David Cameron will press European leaders to deport more economic migrants and pay more aid to countries neighbouring war-ravaged Syria to help ease the migration crisis.
Ahead of an emergency Brussels summit of European Union leaders, the Prime Minister welcomed French president Francois Hollande to Chequers, where the pair agreed on areas to push for more action.
Britain has given £1 billion in aid - more than any other EU nation - to countries neighbouring Syria that have taken in millions of refugees.
The leaders met hours after the first of the 20,000 Syrian refugees to be accepted into the Government's expanded resettlement programme arrived in Britain and EU interior ministers approved a divisive scheme to relocate 120,000 refugees from Italy, Greece and Hungary.
The new EU quota system has proved controversial as Slovakia, Romania, Hungary and the Czech Republic voted against it, while Finland abstained, and concerns have been raised about the lack of unanimous support among the 28 member states.
Britain is not required to take part in the scheme as it is not part of the Schengen "borderless" area and Home Secretary Theresa May reaffirmed her opposition to it ahead of the vote.
After speaking for more than an hour on the migration crisis, the situation in Syria and climate change, Mr Cameron and Mr Hollande held late-night talks on the Prime Minister's proposed renegotiation of Britain's EU membership.
Mr Cameron's attempts to win support have not been helped by his refusal to sign up to the Franco-German refugee resettlement plan but the PM has continually raised Britain's aid contribution as evidence that the country is playing its part.
Mr Cameron is also expected to use tomorrow's summit to urge EU leaders to do more to tackle people-smuggling gangs.
In a statement, the European Commission acknowledged the need to tackle the "route causes" of the crisis and potential action to tackle "instability" in Europe and pressures on neighbouring countries will be raised at the leaders' summit.
Mr Cameron and Mr Hollande also agreed on the need to defeat the Islamic State, also known as Isil, and to secure a global deal at the United Nations climate change conference in Paris later this year.
During the Chequers meeting, a Downing Street spokesman said: "The Prime Minister has welcomed President Hollande to Chequers on his first visit there.
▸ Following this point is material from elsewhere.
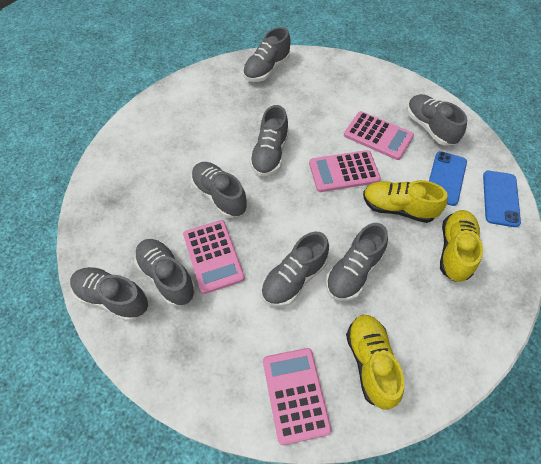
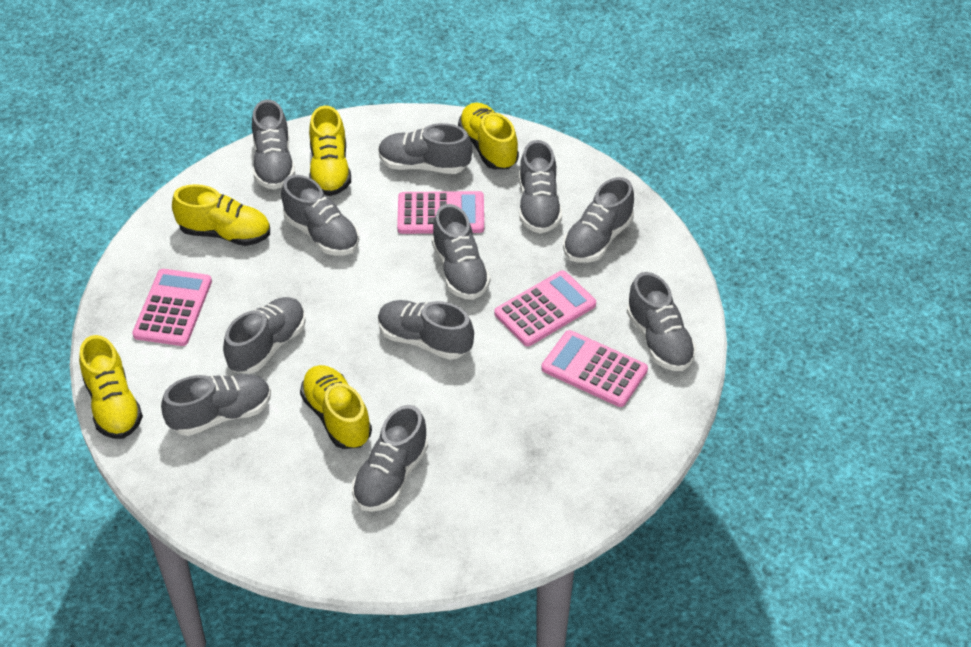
blue phone: [429,151,467,206] [483,171,521,227] = 2 -> none = 0
grey shoe: [70,267,148,321] [134,239,195,306] [191,162,247,218] [243,27,291,82] [250,105,289,176] [261,232,329,307] [326,223,388,301] [407,94,467,145] = 8 -> [161,374,271,436] [223,297,306,374] [252,100,295,189] [281,175,359,255] [352,405,428,512] [378,123,472,174] [378,300,474,360] [432,204,491,300] [519,140,562,234] [563,177,634,263] [627,272,696,371] = 11
yellow shoe: [346,315,404,410] [363,180,448,223] [440,210,483,282] = 3 -> [79,335,143,439] [172,184,270,246] [300,365,372,449] [309,105,351,196] [458,102,519,169] = 5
"Before dinner, they held detailed discussions for over an hour on the migration crisis, the situation in Syria and climate change.
"On migration, they agreed that we must use tomorrow's European Council to focus on a more comprehensive approach, in particular increasing assistance for the countries neighbouring Syria to enable more refugees to stay there. They also agreed that EU countries should do more to return migrants who don't have a genuine claim for asylum to their countries of origin.
"They discussed how a big part of the answer to the refugee crisis must be a solution to the situation in Syria and they agreed on the need to inject momentum into the political process there. They expressed their shared concern about the threat that Isil poses to our national security and agreed that we should keep working together as part of the coalition to defeat Isil and to counter this terrorist threat.
"Finally, the Prime Minister underlined the UK support for French efforts to secure a global climate deal in Paris later this year. They both agreed to use talks at the UN General Assembly meeting next week to build further support for a deal, including on financial contributions.
"Talks will continue over dinner, with the focus on EU reform and the UK renegotiation."